## SOURCE TEXT:
╭──

APD Chief Harold Medina for his part said he wanted to wait to see what the next Federal Monitors report looks like and if the city has gained momentum before trying to renegotiate the agreement. The next Federal monitor’s report is expected in May.
Police Chief Harold Medina said he had been assured by the Federal Monitor that the next report on APD’s progress would be different than recent ones that have been harshly critical of the department’s progress. Medina had this to say:
“I want to keep all options on the table. … I want the support of the council — as I have the support of the mayor’s office and the administration — in the fact that if we have to move in the direction of asking for modification or movements in this process that we are all united as one city moving forward.”
Gilbert Gallegos, one of APD’s spokesman had this to say:
“I can reiterate that we have been working on related issues with the DOJ and the monitor. … We anticipate taking some actions in the coming weeks to improve the reform process and ensure it reflects what is best for Albuquerque.”
Councilor Pat Davis said he supported the resolution but not because he wants the city to “kick the DOJ out of town” and Davis said:
“I think it’s important to recognize the goal posts haven’t changed, but there are some ways we can improve our relationship. … I appreciate this is the way to do that.”
NEW RULES GOVERNING FEDERAL MONITORS
The city council resolution enacted makes reference and quotes to the new rules and guidelines issued by Attorney General Garland on consent decrees and for that reason those guidelines merit review.
It was on Monday, September 13, that United States Attorney General Merrick Garland, unveiled the new rules governing federal monitors responsible for overseeing police reforms and implementation of court approved settlement reform measures. The new rules include setting limits on federal court appointed monitor’s tenure, budgets for their services and requiring them to undergo more training.
The Department of Justice said in a press release:
“The department has found that – while consent decrees and monitors are important tools to increase transparency and accountability – the department can and should do more to improve their efficiency and efficacy. The Associate Attorney General [Vanita Gupta] has recommended – and I have accepted – a set of 19 actions that the department will take to address those concerns.”
Associate Attorney General Gupta for his part had this to say:
“Consent decrees have proven to be vital tools in upholding the rule of law and promoting transformational change in the state and local governmental entities where they are used. … The department must do everything it can to guarantee that they remain so by working to ensure that the monitors who help implement these decrees do so efficiently, consistently and with meaningful input and participation from the communities they serve.”
The 19 actions are outlined in the memo released by the DOJ. There are 5 major principals outlined in Gupta’s memo that will require future monitorships of state and local governmental to meet. Those principals are:
1. Monitorships should be designed to minimize cost to jurisdictions and avoid any appearance of a conflict of interest.
2. Monitors must be accountable to the court, the parties and the public.
3. Monitors should assess compliance consistently across jurisdictions.
4. Sustained, meaningful engagement with the community is critical to the success of the monitors.
5. Monitoring must be structured to efficiently move jurisdictions into compliance.
The steps the department will take going forward in all monitor agreements to ensure that these principles are outlined as follows:
1. Budget Caps: Future consent decrees will include an annual cap on monitors’ fees to increase transparency and help contain costs.

╰──

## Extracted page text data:

╭──

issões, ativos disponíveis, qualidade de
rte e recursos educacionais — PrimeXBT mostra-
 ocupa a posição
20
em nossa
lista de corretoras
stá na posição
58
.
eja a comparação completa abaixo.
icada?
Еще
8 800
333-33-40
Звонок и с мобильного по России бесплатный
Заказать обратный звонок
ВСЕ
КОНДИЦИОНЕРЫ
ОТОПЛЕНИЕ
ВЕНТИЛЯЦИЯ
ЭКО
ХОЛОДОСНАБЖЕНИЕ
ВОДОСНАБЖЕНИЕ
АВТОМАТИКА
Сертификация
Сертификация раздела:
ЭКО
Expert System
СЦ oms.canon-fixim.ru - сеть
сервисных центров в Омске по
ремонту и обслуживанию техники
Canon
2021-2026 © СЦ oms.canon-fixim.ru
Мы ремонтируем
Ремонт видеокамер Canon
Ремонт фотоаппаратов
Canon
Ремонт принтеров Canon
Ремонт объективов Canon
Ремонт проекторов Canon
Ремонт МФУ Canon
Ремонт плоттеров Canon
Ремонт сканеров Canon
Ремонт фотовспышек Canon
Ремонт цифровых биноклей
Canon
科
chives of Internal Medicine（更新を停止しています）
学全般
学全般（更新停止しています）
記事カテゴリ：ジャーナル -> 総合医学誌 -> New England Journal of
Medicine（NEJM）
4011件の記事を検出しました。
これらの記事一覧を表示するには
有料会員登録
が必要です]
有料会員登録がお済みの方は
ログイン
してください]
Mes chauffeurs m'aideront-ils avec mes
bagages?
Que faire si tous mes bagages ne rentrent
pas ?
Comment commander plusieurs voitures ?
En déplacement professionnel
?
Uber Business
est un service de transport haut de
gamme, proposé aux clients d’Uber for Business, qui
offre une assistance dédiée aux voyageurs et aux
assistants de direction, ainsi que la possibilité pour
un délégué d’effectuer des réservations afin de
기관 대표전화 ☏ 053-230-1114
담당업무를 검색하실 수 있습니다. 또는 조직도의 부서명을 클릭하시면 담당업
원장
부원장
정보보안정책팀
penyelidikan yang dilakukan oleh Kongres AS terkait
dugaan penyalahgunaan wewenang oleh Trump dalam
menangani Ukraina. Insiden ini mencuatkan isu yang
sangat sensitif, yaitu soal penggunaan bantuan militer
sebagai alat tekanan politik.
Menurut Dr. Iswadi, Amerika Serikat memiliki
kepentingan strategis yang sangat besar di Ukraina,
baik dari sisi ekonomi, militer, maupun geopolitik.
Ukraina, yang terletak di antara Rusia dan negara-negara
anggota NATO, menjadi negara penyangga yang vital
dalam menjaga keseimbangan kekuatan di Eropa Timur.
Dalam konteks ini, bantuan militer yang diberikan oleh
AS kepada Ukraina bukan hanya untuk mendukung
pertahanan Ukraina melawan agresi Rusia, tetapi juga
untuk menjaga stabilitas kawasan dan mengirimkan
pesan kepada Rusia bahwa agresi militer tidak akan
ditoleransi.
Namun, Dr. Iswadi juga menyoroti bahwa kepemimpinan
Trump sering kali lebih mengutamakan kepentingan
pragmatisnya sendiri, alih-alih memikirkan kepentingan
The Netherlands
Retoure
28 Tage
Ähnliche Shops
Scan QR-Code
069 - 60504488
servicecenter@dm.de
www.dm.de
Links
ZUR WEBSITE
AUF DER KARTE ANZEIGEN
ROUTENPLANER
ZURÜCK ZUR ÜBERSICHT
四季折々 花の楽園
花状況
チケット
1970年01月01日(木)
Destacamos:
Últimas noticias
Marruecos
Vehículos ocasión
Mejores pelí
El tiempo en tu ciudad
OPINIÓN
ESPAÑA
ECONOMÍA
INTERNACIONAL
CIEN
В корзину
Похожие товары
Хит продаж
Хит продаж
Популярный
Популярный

╰──

## REQUIREMENT:
Carry on the piece about Albuquerque's police reform agreement and the new federal monitor rules, picking up right after its final sentence.

## RESULT FOR THIS TASK:
2. No Double Dipping: To dispel any perception that monitoring is a cottage industry, lead monitors in future consent decrees will no longer be able to serve on more than one monitoring team at a time. Editor’s Note: The APD Federal Monitor has served in the past as a consent decree monitor in other cities, but only one at a time.
3. Monitors Should Prioritize Stakeholder Input: To ensure that monitors selected are able to understand of a variety of interests and perspectives of the stakeholders in the process, including impacted communities, law enforcement and victims of official misconduct.
4. Term Limits: To ensure that monitors are being held accountable, consent decrees will impose specific terms for monitors that can only be renewed after a process of judicial evaluation and reappointment.
5. Effective Practices Guide, Assessment Tools and Training Materials: To ensure that monitorships are being conducted consistently across jurisdictions, the department will convene a group of stakeholders to create a set of effective practices for monitors, training programs for new monitors and judges overseeing monitorships and assessment tools for monitors to use to evaluate jurisdictions.
6. Termination Hearing After No More than Five Years: To ensure that monitorships are designed to incentivize monitors and jurisdictions to move towards compliance as efficiently as possible, future consent decrees will require a hearing after five years so that jurisdictions can demonstrate the progress it has made, and if possible, to move for termination. To the extent that full compliance has not yet been reached by five years, the hearing will be used to solidify the plan for getting over the finish line in short order.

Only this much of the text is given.